Gregory Bennett starts his Saturday by putting on his makeup. Not too much, of course. He doesn't want to change his looks, just enhance them.
Wearing a baggy, pink plaid suit with a white-lace collar, size 21 shoes, and a rainbow-colored wig, the weekday computer systems analyst is transformed to JellyBean, his clowning alter ego.
Bennett dresses a little funny, but he takes his five-year-old business College Clowns very seriously. When describing the venture he formed with a college friend, Bennett wields the marketing jargon of any businessman: on-the-job-training, test-marketing a new idea, sizing up the local competition.
In his sophomore year at the University of the District of Columbia, Bennett and fellow student Alfonzo Pittman discovered clowning as a way to earn extra money. "We sort of started clowning by mistake," he recalled. When they were asked to perform in a Special Olympics parade, Bennett said, "We were pretty happy-go-lucky, so we said 'sure, why not.' " That performance led to another when a woman at the parade asked them to perform at her daughter's birthday party.
"We went and didn't really know what we were doing, but just had fun," he said. After the first show, he and Pittman developed an act complete with magic tricks, animal balloons and a cake ceremony.
The new business sprung from parties as each party led to another.
Clowning proved profitable for the students from the beginning: In the first year, they made a healthy $12,000, enough to pay for books and to buy a car for Bennett. When Pittman left the business to pursue a career in teaching, Bennett stayed with the idea working weekends and some weekday afternoons. He estimates that his clownlighting now makes him about $20,000 a year. He performs every weekend and two or three evenings during the week.

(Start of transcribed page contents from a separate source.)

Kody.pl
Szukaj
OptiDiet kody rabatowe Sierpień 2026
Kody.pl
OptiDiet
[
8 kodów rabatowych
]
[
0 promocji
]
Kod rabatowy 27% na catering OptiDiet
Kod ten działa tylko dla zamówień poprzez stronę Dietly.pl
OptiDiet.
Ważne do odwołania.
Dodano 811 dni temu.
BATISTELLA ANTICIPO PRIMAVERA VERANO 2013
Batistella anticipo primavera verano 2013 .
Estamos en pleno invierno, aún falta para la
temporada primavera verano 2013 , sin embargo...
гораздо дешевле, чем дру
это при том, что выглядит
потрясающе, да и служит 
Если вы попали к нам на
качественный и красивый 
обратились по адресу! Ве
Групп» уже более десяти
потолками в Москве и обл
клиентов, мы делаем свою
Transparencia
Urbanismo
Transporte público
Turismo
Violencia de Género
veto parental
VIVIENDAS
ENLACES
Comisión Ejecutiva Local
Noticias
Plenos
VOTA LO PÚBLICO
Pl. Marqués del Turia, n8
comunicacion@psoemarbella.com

"When I first started, I had the traditional white face and plaid jacket," he said. Then as he learned more about clowning and his audience, he changed his outfit and modified his makeup.

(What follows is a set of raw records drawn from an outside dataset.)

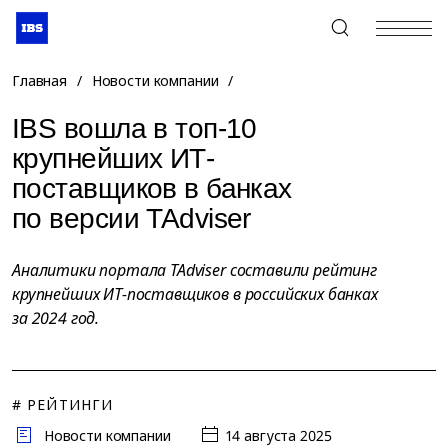
+7 (495) 967-80-80
Главная
/
Новости компании
/
IBS вошла в топ-10
крупнейших ИТ-
поставщиков в банках
по версии TAdviser
Аналитики портала TAdviser составили рейтинг
крупнейших ИТ-поставщиков в российских банках
за 2024 год.
# РЕЙТИНГИ
Новости компании
14 августа 2025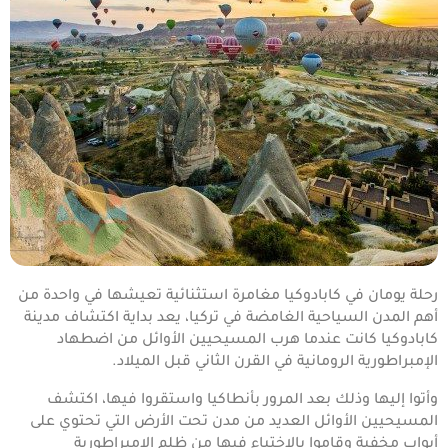
رحلة يومان في كابادوكيا مغامرة استثنائية تعيشها في واحدة من
أهم المدن السياحية الغامضة في تركيا، يعد بداية اكتشاف مدينة
كابادوكيا كانت عندما هرب المسيحيين الأوائل من اضطهاد
الإمبراطورية الرومانية في القرن الثاني قبل الميلاد.
وأتوا إليها وذلك بعد المرور بأنطاكيا واستقروا فيها، اكتشف
المسيحيين الأوائل العديد من مدن تحت الأرض التي تحتوي على
أبواب مخفية وقاموا بالاختباء فيها من ظلم الامبراطورية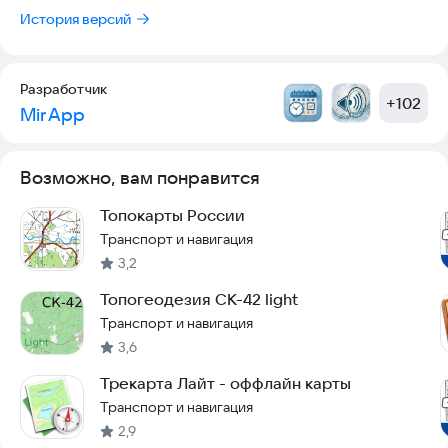
История версий
Разработчик
+
102
Mir App
Возможно, вам понравится
Топокарты России
Транспорт и навигация
3,2
Топогеодезия СК-42 light
Транспорт и навигация
3,6
Трекарта Лайт - оффлайн карты
Транспорт и навигация
2,9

"I want the children to see that I'm a black clown. It defeats the purpose if I have a white face," Bennett said. "My children don't see clowns too often, so they get really excited and I look at myself as being a role model -- not that they will grow up to be clowns; I don't need the competition," he laughed. But he encourages young people in his audiences to start their own businesses.
Bennett, 24, is the son of an Air Force researcher whose position with the space program took the family to live in several American cities and Okinawa, Japan. He graduated from Ballou High School in Southeast Washington.
As a computer information major at UDC with classes in marketing, finance and statistics, Bennett was searching for ways to put his formal business training to use. Upon graduation, he took a job with TRW, a major communications and defense firm, where he is a computer troubleshooter and analyzes computer information systems. He is working on a TRW assignment at Andrews Air Force Base.
Although birthday parties are still the mainstay of Bennett's clown business, events come along occasionally to pose new challenges to his performance routine.
Bennett seemed particularly worried about an upcoming show at a nursing home, wondering how long magic tricks would hold the interest of the elderly audience.
"I think I'll learn some songs from their era and some gospel songs," he said.
Sure to draw a crowd when he's in clown costume, Bennett parlays the attention into publicity for his business, ceaselessly passing out business cards and fliers. "I expect to get all that attention," he said. "Everyone loves a clown. People come to us."
"I want to take it on full time," he says. "Take it to the top." Bennett has as a long-range goal to star in a local television show, "like the old "Bozo" show. But that's way off in the future," he said. "Way, way off."
For now, he takes it one show at a time.